-- EXERCISE AIM --
In every line of the data below, replace "pose" with "camera pose" and leave everything else unchanged. Omit the pictures from the output.
━━━━━━━━━━
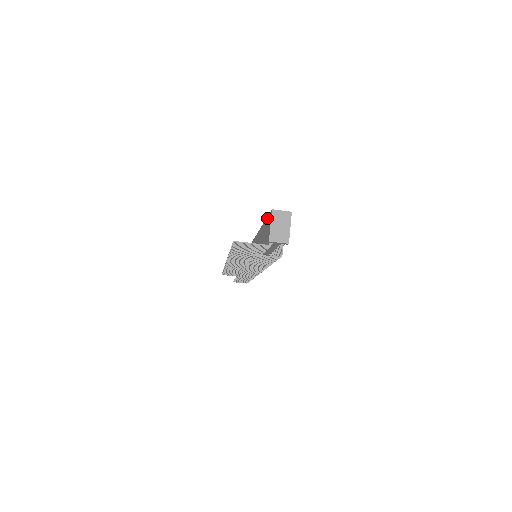
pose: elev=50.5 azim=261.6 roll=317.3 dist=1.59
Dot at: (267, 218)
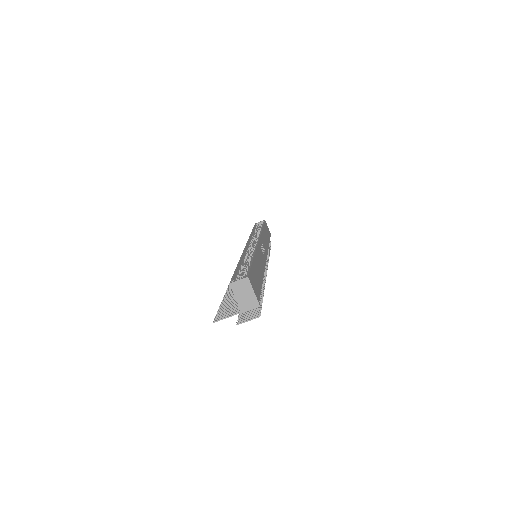
Dot at: occluded
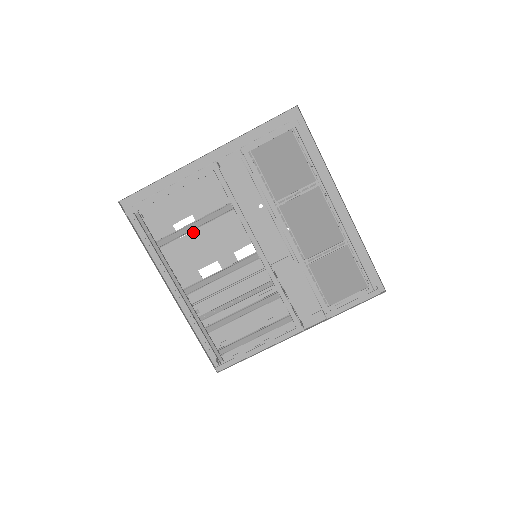
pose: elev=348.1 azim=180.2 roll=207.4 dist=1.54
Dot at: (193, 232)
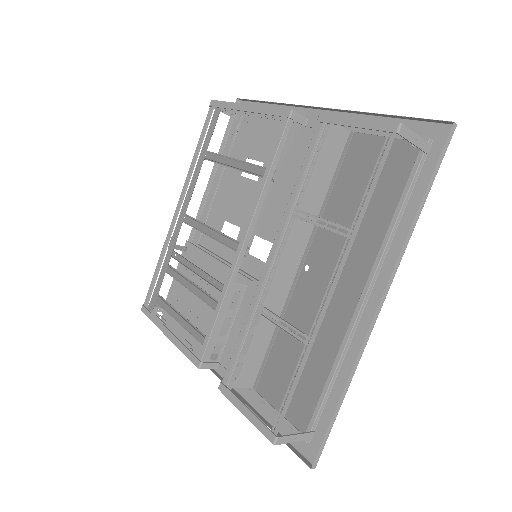
Dot at: (251, 180)
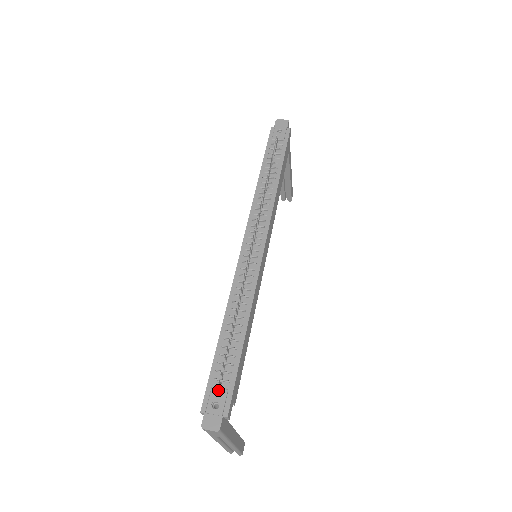
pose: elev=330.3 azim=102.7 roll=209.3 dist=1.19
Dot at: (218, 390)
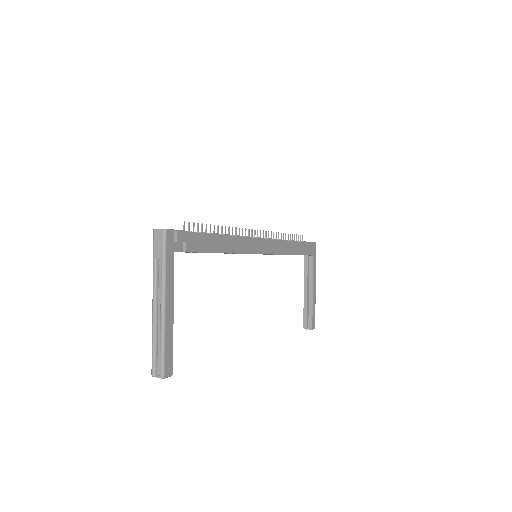
Dot at: occluded
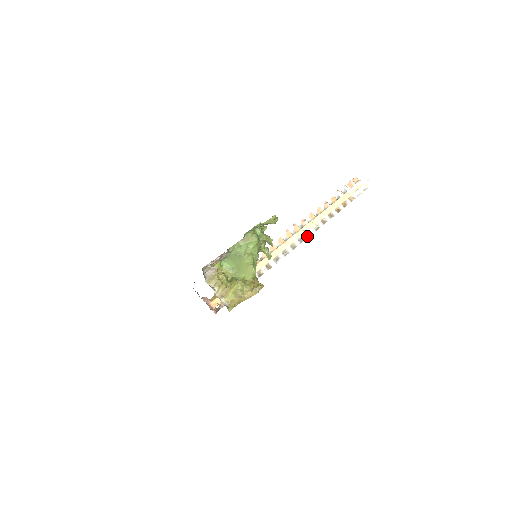
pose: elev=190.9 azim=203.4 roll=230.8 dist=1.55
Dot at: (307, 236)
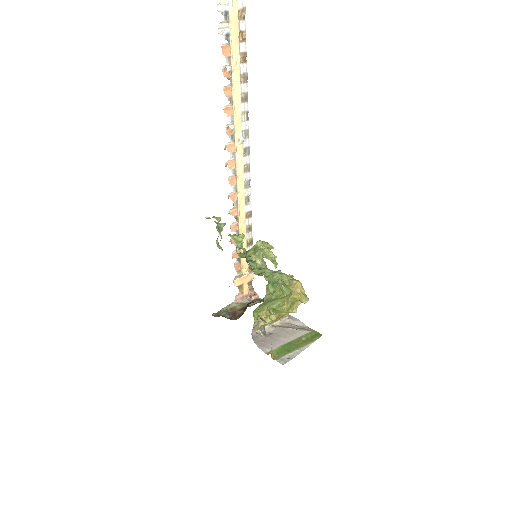
Dot at: (247, 140)
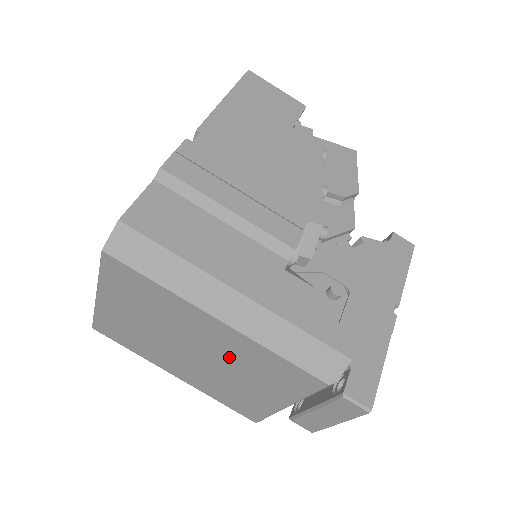
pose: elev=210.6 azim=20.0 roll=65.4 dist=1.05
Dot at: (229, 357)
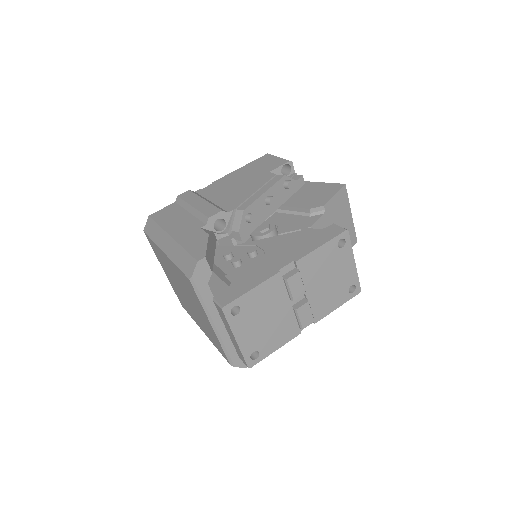
Dot at: (183, 286)
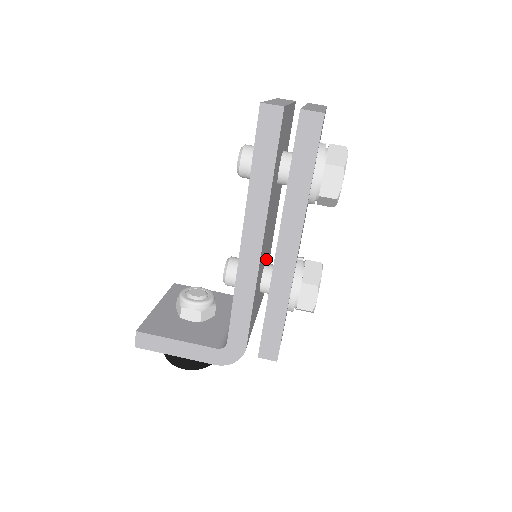
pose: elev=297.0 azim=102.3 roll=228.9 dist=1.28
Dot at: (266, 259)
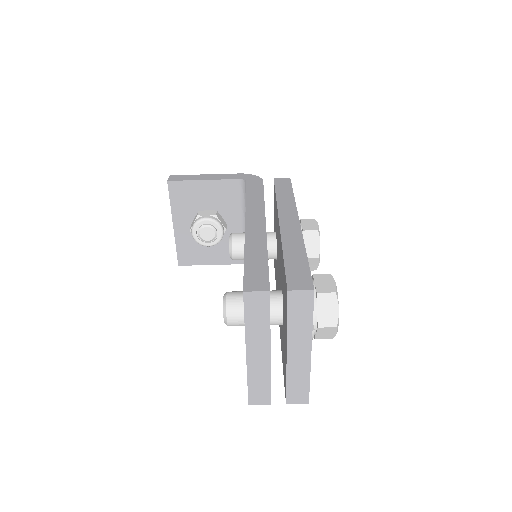
Dot at: occluded
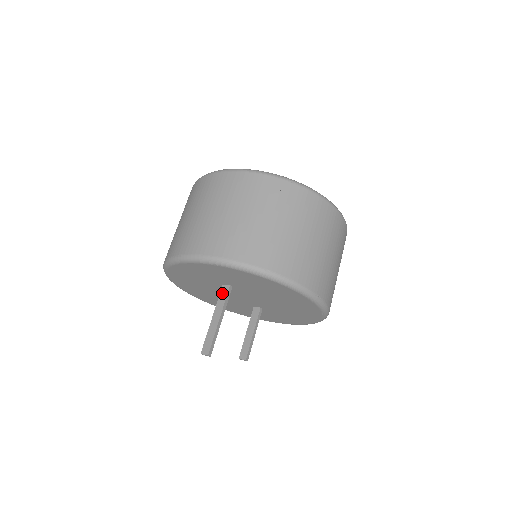
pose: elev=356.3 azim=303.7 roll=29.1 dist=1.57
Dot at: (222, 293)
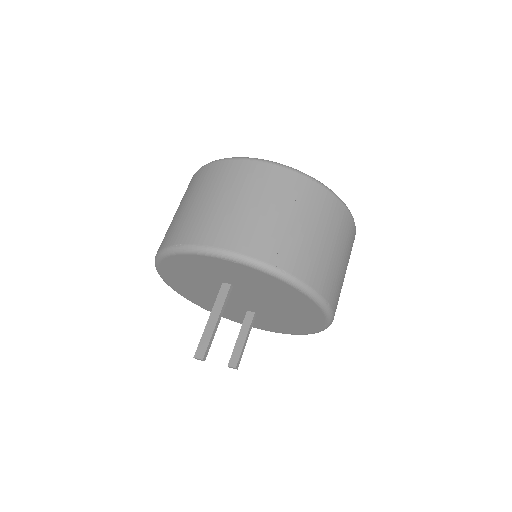
Dot at: (221, 292)
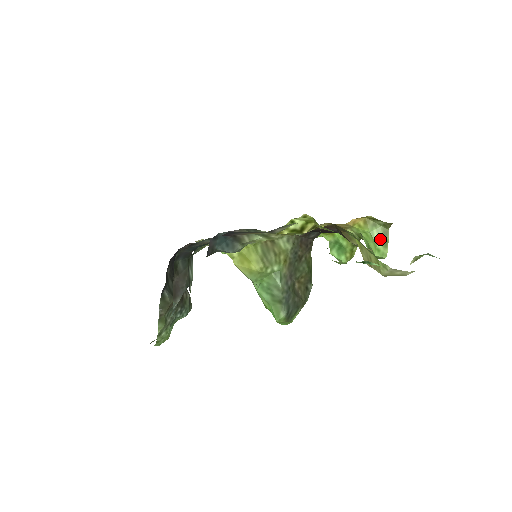
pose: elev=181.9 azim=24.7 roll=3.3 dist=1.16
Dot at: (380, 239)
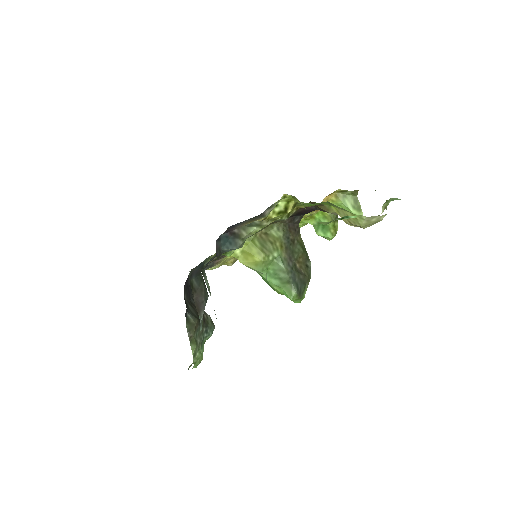
Dot at: (353, 206)
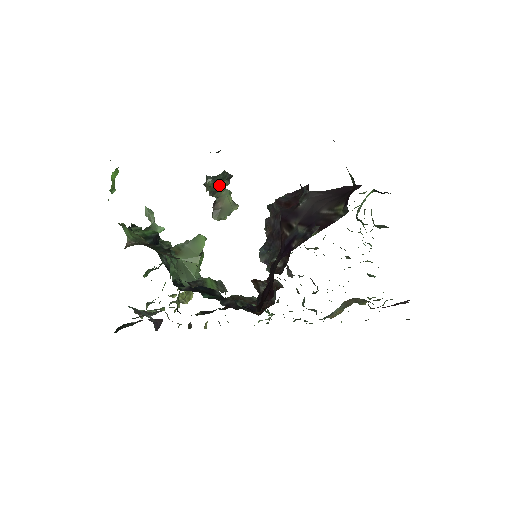
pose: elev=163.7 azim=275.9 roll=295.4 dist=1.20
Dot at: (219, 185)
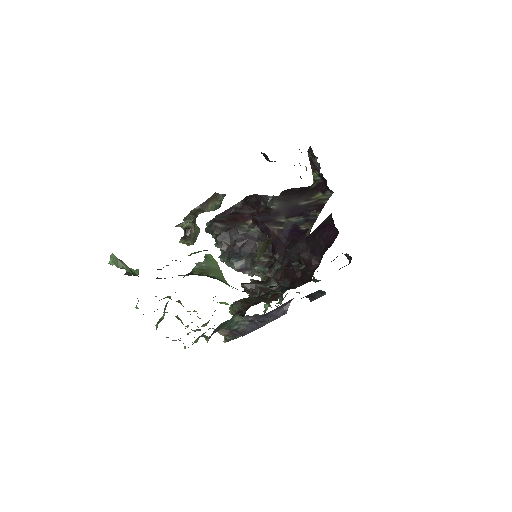
Dot at: (221, 203)
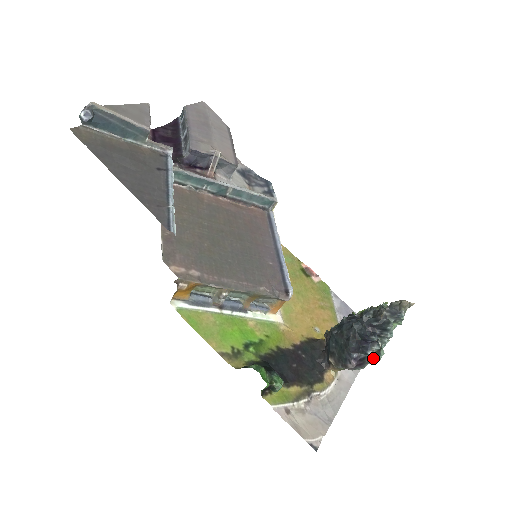
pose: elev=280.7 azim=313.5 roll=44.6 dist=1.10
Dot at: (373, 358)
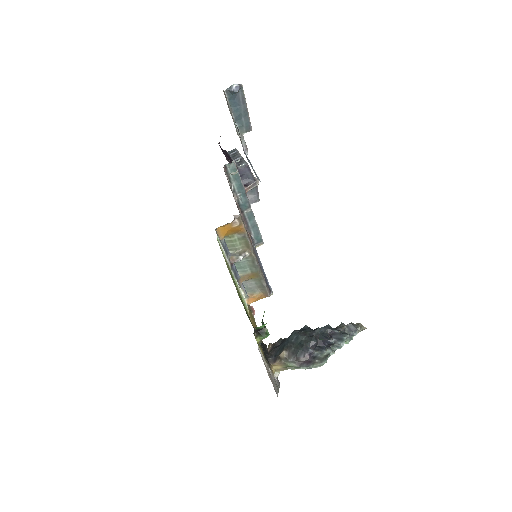
Dot at: (320, 360)
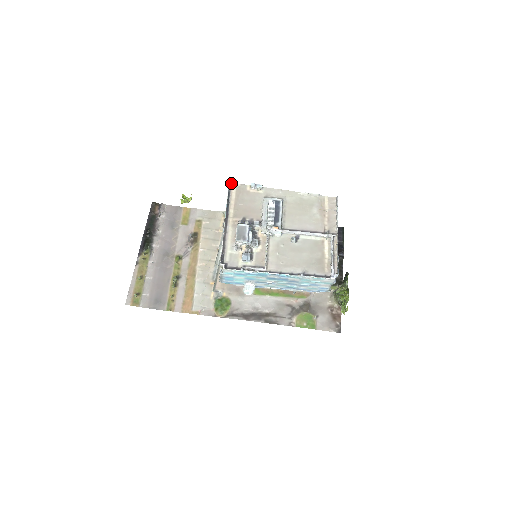
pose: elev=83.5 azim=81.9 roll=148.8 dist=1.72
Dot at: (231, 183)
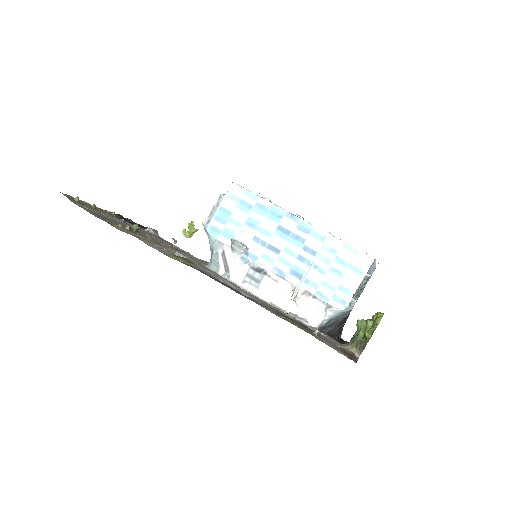
Dot at: occluded
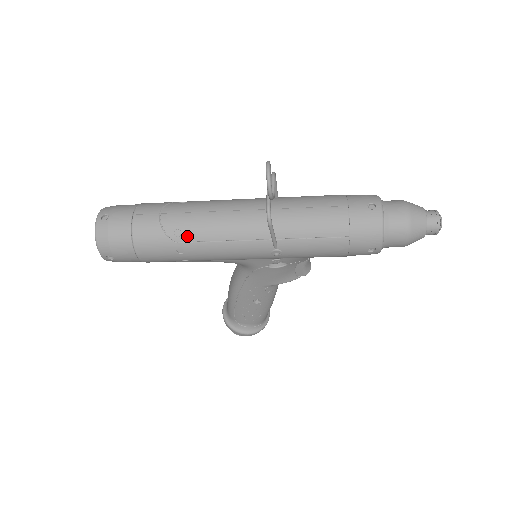
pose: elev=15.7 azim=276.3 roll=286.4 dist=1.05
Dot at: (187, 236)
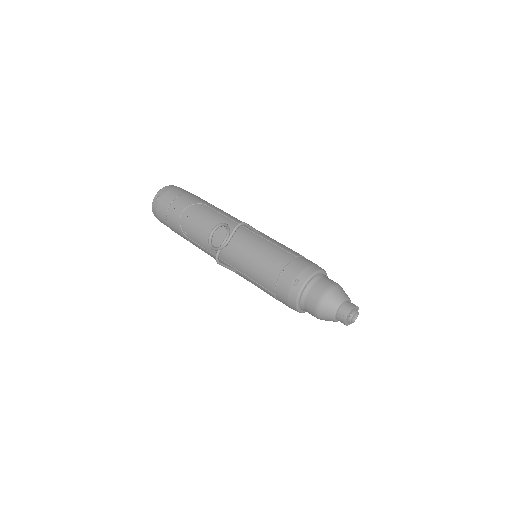
Dot at: (191, 236)
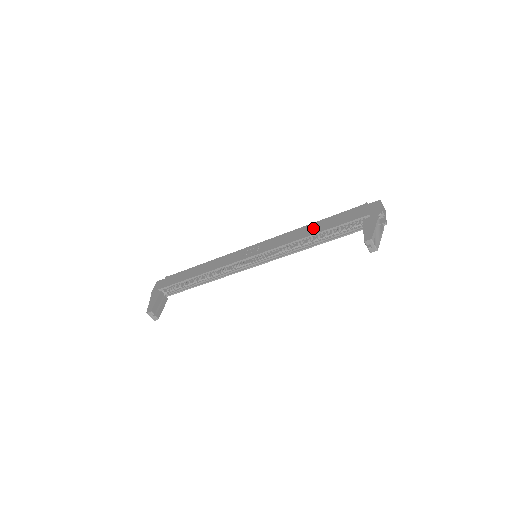
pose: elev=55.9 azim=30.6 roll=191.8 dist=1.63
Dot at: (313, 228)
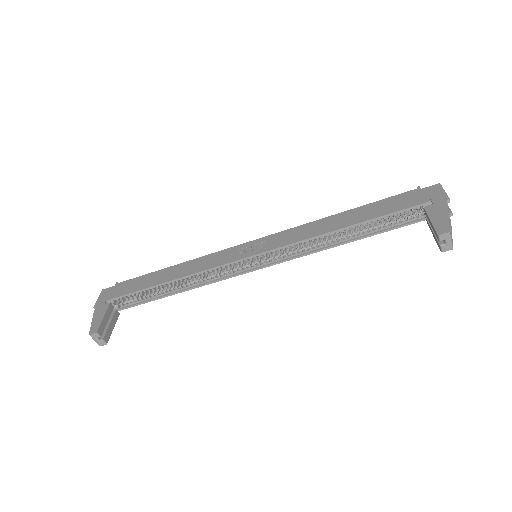
Dot at: (344, 219)
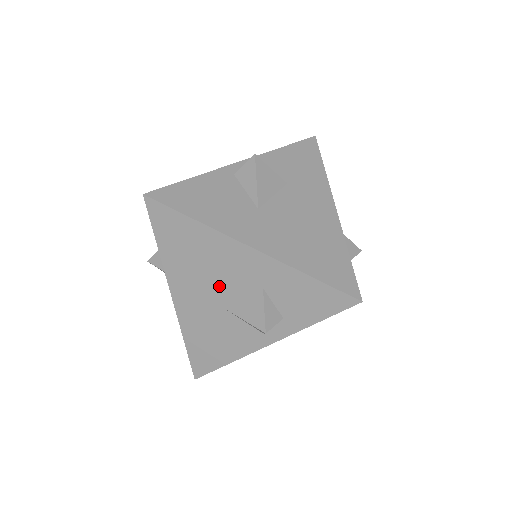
━━━━━━━━━━
-- RESULT FOR THIS EXERCISE --
camera pose: elev=50.5 azim=261.6 roll=317.3 dist=1.59
Dot at: (267, 218)
Dot at: occluded
camera pose: elev=348.1 azim=180.2 roll=207.4 dist=1.54
Dot at: (193, 232)
Dot at: (251, 180)
camera pose: elev=330.3 azim=102.7 roll=209.3 dist=1.19
Dot at: (218, 390)
Dot at: occluded
camera pose: elev=190.9 azim=203.4 roll=230.8 dist=1.55
Dot at: (307, 236)
Dot at: (247, 140)
camera pose: elev=210.6 azim=20.0 roll=65.4 dist=1.05
Dot at: (229, 357)
Dot at: (183, 286)
camera pose: elev=297.0 azim=102.3 roll=228.9 dist=1.28
Dot at: (266, 259)
Dot at: occluded
camera pose: elev=356.3 azim=303.7 roll=29.1 dist=1.57
Dot at: (222, 293)
Dot at: (221, 292)
camera pose: elev=181.9 azim=24.7 roll=3.3 dist=1.16
Dot at: (380, 239)
Dot at: (353, 206)
camera pose: elev=163.7 azim=275.9 roll=295.4 dist=1.20
Dot at: (219, 185)
Dot at: (221, 203)
camera pose: elev=280.7 azim=313.5 roll=44.6 dist=1.10
Dot at: (373, 358)
Dot at: (320, 360)
camera pose: elev=83.5 azim=81.9 roll=148.8 dist=1.72
Dot at: (231, 183)
Dot at: occluded
camera pose: elev=15.7 azim=276.3 roll=286.4 dist=1.05
Dot at: (187, 236)
Dot at: (191, 236)
camera pose: elev=55.9 azim=30.6 roll=191.8 dist=1.63
Dot at: (313, 228)
Dot at: (344, 219)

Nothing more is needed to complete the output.